Avec Pupille et Je verrai toujours vos visages, le cinéma de Jeanne Herry avait trouvé sa singularité et sa beauté par son aspect choral. Les deux films étaient peut-être un peu trop pédagogiques et en même temps ils s’en sortaient bien en montrant tous les rouages de procédés qui veulent aider les autres. En refusant les protagonistes uniques, elle organisait son cinéma autour du collectif et englobait assez bien ses sujets en offrant plusieurs angles. Ses films n’étaient pas parfaits mais ils montraient la naissance d’une manière singulière et émouvante de faire du drame. Malheureusement, dans Garance, la réalisatrice a trop laissé cela de côté.
Au sujet d’une comédienne en galère et dépendante à l’alcool, Garance tourne entièrement autour du parcours de son héroïne sur un temps long. Interprétée par Adèle Exarchopoulos, Garance existe immédiatement car le talent et la présence de l’actrice la rend attachante et crédible. Sans être un parangon de subtilité, le portrait essaie de sortir des clichés des problèmes qu’il dépeint. On voit que Jeanne Herry a voulu montrer une autre image de l’alcoolisme, celui plus quotidien, loin des lieux-communs absurdes et faux de l’image du « poivrot ». La volonté pédagogique habituelle de la réalisatrice se manifeste ici par cette envie de dévoiler comment l’alcoolisme peut s’ancrer dans le quotidien, sans spectacle, ni grand bruit.

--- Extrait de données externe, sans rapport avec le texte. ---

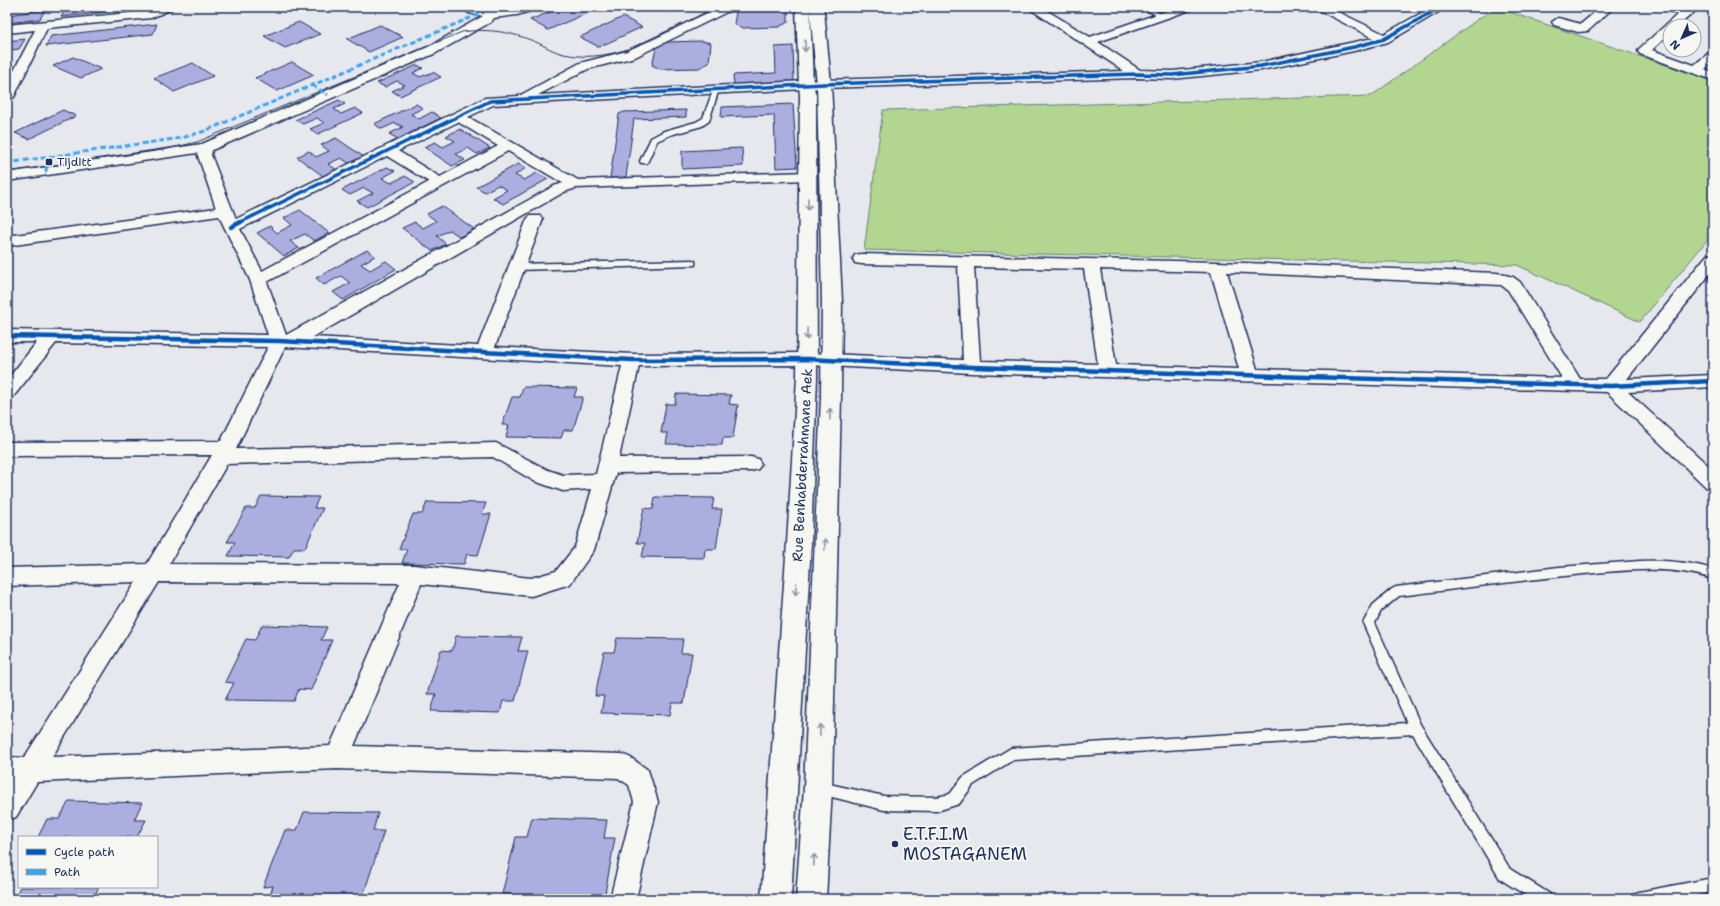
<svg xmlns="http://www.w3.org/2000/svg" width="1720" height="906" viewBox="0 0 1720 906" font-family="'Shantell Sans',sans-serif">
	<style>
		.green { fill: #b2d590; stroke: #668277 }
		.building { fill: #acaedf; stroke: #1b2f5e }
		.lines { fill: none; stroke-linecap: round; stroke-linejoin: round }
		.service-casing { stroke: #1b2f5e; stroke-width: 3 }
		.minor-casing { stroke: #1b2f5e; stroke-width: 3 }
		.secondary-casing { stroke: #1b2f5e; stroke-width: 3 }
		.service { fill: #f6f6f2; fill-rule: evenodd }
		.minor { fill: #f6f6f2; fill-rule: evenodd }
		.secondary { fill: #f6f6f2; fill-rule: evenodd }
		.tram { stroke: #1b2f5e; stroke-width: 1 }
		.quiet { stroke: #3da3ed; stroke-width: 3; stroke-dasharray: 5.5 3; stroke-linecap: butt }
		.cycleway-far1-casing { stroke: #f6f6f2; stroke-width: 5 }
		.cycleway-casing { stroke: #f6f6f2; stroke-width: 7 }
		.cycleway-far1 { stroke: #0057b8; stroke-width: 3.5 }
		.cycleway { stroke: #0057b8; stroke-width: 4.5 }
		.oneway { stroke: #8892a8 }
		.poi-dot { fill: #1b2f5e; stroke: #f6f6f2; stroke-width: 1.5 }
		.labels { text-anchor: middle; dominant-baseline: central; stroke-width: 3.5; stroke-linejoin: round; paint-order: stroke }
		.far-poi-label { font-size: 12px; fill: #1b2f5e; stroke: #f6f6f2; text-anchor: start }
		.street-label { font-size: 14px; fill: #1b2f5e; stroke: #f6f6f2 }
		.near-poi-label { font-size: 17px; fill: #1b2f5e; stroke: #f6f6f2; text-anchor: start }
	</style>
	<rect width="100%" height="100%" fill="#e7e8ee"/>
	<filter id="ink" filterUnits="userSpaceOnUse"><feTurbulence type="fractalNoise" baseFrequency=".025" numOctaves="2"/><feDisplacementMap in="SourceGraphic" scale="8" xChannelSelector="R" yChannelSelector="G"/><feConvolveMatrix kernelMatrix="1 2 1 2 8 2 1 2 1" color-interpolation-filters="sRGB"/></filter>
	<g filter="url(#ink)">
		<polygon class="green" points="1495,7 1713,81 1713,233 1640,322 1517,265 864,250 883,110 1371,96"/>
		<g class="building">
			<polygon points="76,7 153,7 61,17 66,8"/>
			<polygon points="562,7 584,7 592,11 548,30 530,20"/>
			<polygon points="659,7 682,7 670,12"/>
			<polygon points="737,7 788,7 788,22 779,27 743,28 734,24"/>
			<polygon points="45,10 40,19 7,23 7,15"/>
			<polygon points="623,17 642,27 599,47 580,37"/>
			<polygon points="299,22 320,34 285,48 264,36"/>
			<polygon points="157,24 153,34 46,46 51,36"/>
			<polygon points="380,25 403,37 369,52 347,39"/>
			<polygon points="25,39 19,49 7,51 7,41"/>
			<polygon points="702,41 711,43 709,63 699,68 660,69 652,65 657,45 667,42"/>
			<polygon points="793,46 794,81 734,85 733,75 776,73 775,47"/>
			<polygon points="73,57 101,69 81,78 53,66"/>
			<polygon points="292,62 314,75 277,91 255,78"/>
			<polygon points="193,63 213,76 174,92 154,78"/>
			<polygon points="417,65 423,68 413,73 420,77 433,72 441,77 400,96 392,91 405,85 397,81 385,87 377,83"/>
			<polygon points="339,100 345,104 334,109 341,114 355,108 363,113 318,134 310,129 324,123 317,118 303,124 295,120"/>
			<polygon points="416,104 423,108 411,114 419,119 432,112 441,118 398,139 389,134 403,127 395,123 382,129 374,124"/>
			<polygon points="793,104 797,167 776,168 774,115 721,117 722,107"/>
			<polygon points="63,110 76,116 29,139 15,133"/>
			<polygon points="686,110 686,117 634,119 626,177 610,178 619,114 624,112"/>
			<polygon points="460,129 490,148 477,154 468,148 456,154 465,160 452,166 424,147 435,142 443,147 455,141 446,136"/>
			<polygon points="336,138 364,157 350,164 341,158 328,164 337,170 323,176 297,157 309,151 316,157 329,151 321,145"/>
			<polygon points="742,148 743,166 682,169 682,151"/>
			<polygon points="518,164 526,168 515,175 524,180 537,173 548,179 503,204 493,198 507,190 498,185 485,192 476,187"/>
			<polygon points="387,167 395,171 382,178 391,183 405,176 415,182 367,207 357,201 373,193 364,188 350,195 342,190"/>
			<polygon points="442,206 474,229 460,237 450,230 437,236 446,244 432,251 402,228 415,222 423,228 436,221 427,214"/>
			<polygon points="300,210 329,233 314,241 305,234 290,241 299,248 284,256 257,233 270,226 277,233 292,225 284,218"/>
			<polygon points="367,250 375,256 361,264 370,270 386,261 396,269 343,300 333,292 350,283 341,276 324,285 316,278"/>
			<polygon points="523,387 577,388 574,397 583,397 573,430 564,430 561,438 506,437 509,425 502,425 512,397 520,397"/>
			<polygon points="676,394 731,395 729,404 738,405 733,438 723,438 722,445 666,444 668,433 661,433 666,404 675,404"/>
			<polygon points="261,496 319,497 314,508 323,508 305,548 294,548 289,557 228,556 235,542 227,542 246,508 255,508"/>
			<polygon points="655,497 714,498 712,509 722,509 716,549 705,549 704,558 642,557 645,543 637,543 644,508 653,509"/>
			<polygon points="427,502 486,503 482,514 491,514 478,555 467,554 464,564 402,563 407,549 399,549 413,514 422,514"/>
			<polygon points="262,625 327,627 321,640 332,640 311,690 299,689 294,701 225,700 234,683 225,682 246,639 255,640"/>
			<polygon points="456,636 522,637 518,651 528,651 515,701 503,701 500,713 431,711 436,694 427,694 441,650 452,651"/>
			<polygon points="617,638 683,639 681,653 692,653 684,703 672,703 670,715 601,713 604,696 595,696 604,652 614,652"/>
			<polygon points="69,801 142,803 134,820 146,820 137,837 38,837 47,819 59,819"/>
			<polygon points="304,812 378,813 373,831 384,831 363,896 349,896 347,899 269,899 273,886 263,887 285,830 297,830"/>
			<polygon points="532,818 607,820 604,838 615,838 604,899 511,899 512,894 502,894 516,837 527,837"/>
			<polygon points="20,887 99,887 93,899 15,897"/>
		</g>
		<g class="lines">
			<g class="service-casing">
				<g id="service">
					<polygon points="1142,7 1149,7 1164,16 1159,17"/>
					<polygon points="714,88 719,89 709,121 702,126 670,135 657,141 647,163 641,163 640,161 651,138 664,131 696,122 703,118"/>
					<polygon points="692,260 695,261 695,265 516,270 512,267 516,264"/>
					<path d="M1640 561C1665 560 1689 562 1713 569V579C1668 564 1620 571 1574 575 1515 581 1457 589 1399 596L1381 611 1375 623 1420 724 1510 869 1550 894 1552 899H1532L1500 879 1413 734 1013 760 973 785 959 804 937 811 884 810 820 794 815 793 814 788 815 783 820 782 884 796 937 797 950 794 963 777 1011 748 1407 723 1363 623 1373 605 1392 589 1396 587 1559 567Z"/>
					<polygon points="1713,878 1713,892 1676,899 1632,899 1634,894 1639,892"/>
				</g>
			</g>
			<g class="minor-casing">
				<g id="minor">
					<polygon points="158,7 174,7 172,9 151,18 47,28 14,97 7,101 7,84 35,30 7,33 7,25 149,11"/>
					<path d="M460 7C473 7 485 10 498 11 512 11 525 7 539 7L537 9 517 15 494 18 491 22 436 53 212 150 211 155 236 219 485 98 519 96 580 63 627 51 720 7H735L733 9 635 57 588 69 538 95 824 80 1124 71 1027 7H1041L1090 37 1178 7H1195L1193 9 1098 42 1140 70 1172 71 1261 62 1373 38 1313 7H1328L1384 34 1432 7H1447L1388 42 1354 51 1261 70 1172 79 1137 78 824 88 493 105 468 117 578 180 808 172 813 173 815 176 813 179 808 180 576 188 564 192 313 337 478 346 527 219 530 216H540L543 219 495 347 632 354 807 353 963 360 958 266 861 264 855 263 853 259 855 255 861 254 1217 262 1497 273 1513 277 1520 282 1580 379H1606L1707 255 1713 254V270L1627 379 1713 375V387L1628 392 1713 470V490L1706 487 1607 392 972 373 807 365 639 366 619 458 751 457 758 459 761 464 758 469 751 471 616 473 594 550 570 584 531 596 421 584 354 746 622 754 631 758 648 770 658 802 636 899H610L634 802 629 785 618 778 337 769 37 782 16 817 7 820V785L10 781H7V757L24 758 136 582 7 586V568L147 564 212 455 7 456V442L221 441 268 347 56 343 13 397 7 399V380L37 342H7V330L268 335 250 280 219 216 7 246V236L216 208 197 153 7 181V173L202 144 428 47 483 16 469 13ZM458 122 498 146 440 177 398 151ZM508 151 563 183 554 186 286 335 267 282ZM387 156 429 182 262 271 240 229ZM974 267 1084 269 1098 364 980 361ZM1100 269 1211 272 1239 369 1116 365ZM1227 272 1501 285 1508 290 1562 378 1257 369ZM285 347 622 366 596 474 563 475 548 470 496 443 236 449ZM493 457 534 481 563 491 592 489 575 547 556 571 531 578 414 565 169 564 227 464ZM159 582 400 583 330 746 52 757Z"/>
					<polygon points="1601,7 1614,7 1588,31 1578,32 1554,25 1552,22 1558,18 1581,24"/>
					<polygon points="1662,7 1685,9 1687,7 1700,7 1678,26 1670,26 1670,33 1652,50 1694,65 1709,53 1713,52 1713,62 1705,69 1713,72 1713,80 1640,54 1638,51 1640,48 1678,14 1664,9"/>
				</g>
			</g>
			<g class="secondary-casing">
				<g id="secondary">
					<polygon points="796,7 810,7 813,85 816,95 817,377 811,543 791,899 761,899 787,543 797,377 800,95 799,85"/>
					<polygon points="817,7 822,8 824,11 831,84 842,301 841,397 832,788 826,899 796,899 804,788 821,397 822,301 817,84 810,11 812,8"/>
				</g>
			</g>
			<use href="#service" class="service"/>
			<use href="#minor" class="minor"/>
			<use href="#secondary" class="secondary"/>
			<path class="tram" d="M7 172 163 150 197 142 462 32C489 28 511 32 536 42 545 46 554 52 564 54 617 66 670 30 715 7"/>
			<g class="quiet">
				<polyline points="312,85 328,95"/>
				<polyline points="7,163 181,138 205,131 484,12"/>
				<polyline points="45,172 52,157"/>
			</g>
			<g class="cycleway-far1-casing">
				<polyline id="cycleway-far1" points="239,223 490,101 824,84 1137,74 1172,75 1261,66 1354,47 1384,39 1441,7"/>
			</g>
			<g class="cycleway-casing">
				<g id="cycleway">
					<polyline points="231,227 241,222"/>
					<polyline points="7,336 279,341 632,360 807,359 972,367 1611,386 1713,381"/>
				</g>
			</g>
			<use href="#cycleway-far1" class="cycleway-far1"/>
			<use href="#cycleway" class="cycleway"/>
		</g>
		<defs><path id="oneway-shaft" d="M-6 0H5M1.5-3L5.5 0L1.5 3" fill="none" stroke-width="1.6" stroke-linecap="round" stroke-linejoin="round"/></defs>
		<g class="oneway">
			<use href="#oneway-shaft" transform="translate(805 46) rotate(89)"/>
			<use href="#oneway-shaft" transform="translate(808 204) rotate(90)"/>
			<use href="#oneway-shaft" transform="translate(807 334) rotate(91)"/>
			<use href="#oneway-shaft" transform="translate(830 414) rotate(-88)"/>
			<use href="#oneway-shaft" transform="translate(825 544) rotate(-88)"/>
			<use href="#oneway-shaft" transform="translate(796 589) rotate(94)"/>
			<use href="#oneway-shaft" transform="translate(820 730) rotate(-88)"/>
			<use href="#oneway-shaft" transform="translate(814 860) rotate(-87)"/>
		</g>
	</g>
	<g class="poi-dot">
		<rect x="45" y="158" width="8" height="8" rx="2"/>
		<circle cx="895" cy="844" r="4"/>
	</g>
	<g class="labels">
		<g class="far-poi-label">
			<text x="57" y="162">Tijditt</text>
		</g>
		<g class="street-label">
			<text transform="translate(802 465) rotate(-87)">Rue Benhabderrahmane Aek</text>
		</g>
		<g class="near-poi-label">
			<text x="903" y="834">E.T.F.I.M<tspan x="903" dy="20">MOSTAGANEM</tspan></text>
		</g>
	</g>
	<rect width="1720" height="906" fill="none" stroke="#f6f6f2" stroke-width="24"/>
	<rect x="12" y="12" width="1696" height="882" fill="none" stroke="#1b2f5e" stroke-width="1.5" filter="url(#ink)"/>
	<rect x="18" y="836" width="140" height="52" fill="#f6f6f2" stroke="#9ea6b7"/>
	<rect x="26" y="849" width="20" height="6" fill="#0057b8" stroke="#9ea6b7"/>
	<text x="54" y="856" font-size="12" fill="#1b2f5e">Cycle path</text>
	<rect x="26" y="869" width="20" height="6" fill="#3da3ed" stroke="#9ea6b7"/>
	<text x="54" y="876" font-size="12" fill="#1b2f5e">Path</text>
	<g transform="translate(1682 38) rotate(225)"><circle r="19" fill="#f6f6f2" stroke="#9ea6b7"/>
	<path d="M0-3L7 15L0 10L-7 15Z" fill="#1b2f5e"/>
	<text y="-6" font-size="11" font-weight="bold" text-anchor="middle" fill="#1b2f5e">N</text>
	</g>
</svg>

Ainsi, le thème principal de Garance est celui des limites. Celles dépassées avec la sexualité de la comédienne qui évolue, celles de l’empathie et de l’amour, celles du corps qui s’effondre. Le film offre plusieurs variations de ce que veut dire être poussé·e à bout. Le problème, c’est que des limites, le film en a beaucoup. En se resserrant sur une personne, Jeanne Herry ressert son cinéma. Sans être embarqué·e par une multitude de paroles, on découvre une mise en scène qui manque de richesse, de sursauts. Sans être emporté·e par les différents portraits, on s’ennuie poliment devant un film qui tourne en rond. Le récit peine à dépasser la galère du départ et si l’aspect répétitif veut montrer la boucle qu’est l’addiction, il perd en intérêt.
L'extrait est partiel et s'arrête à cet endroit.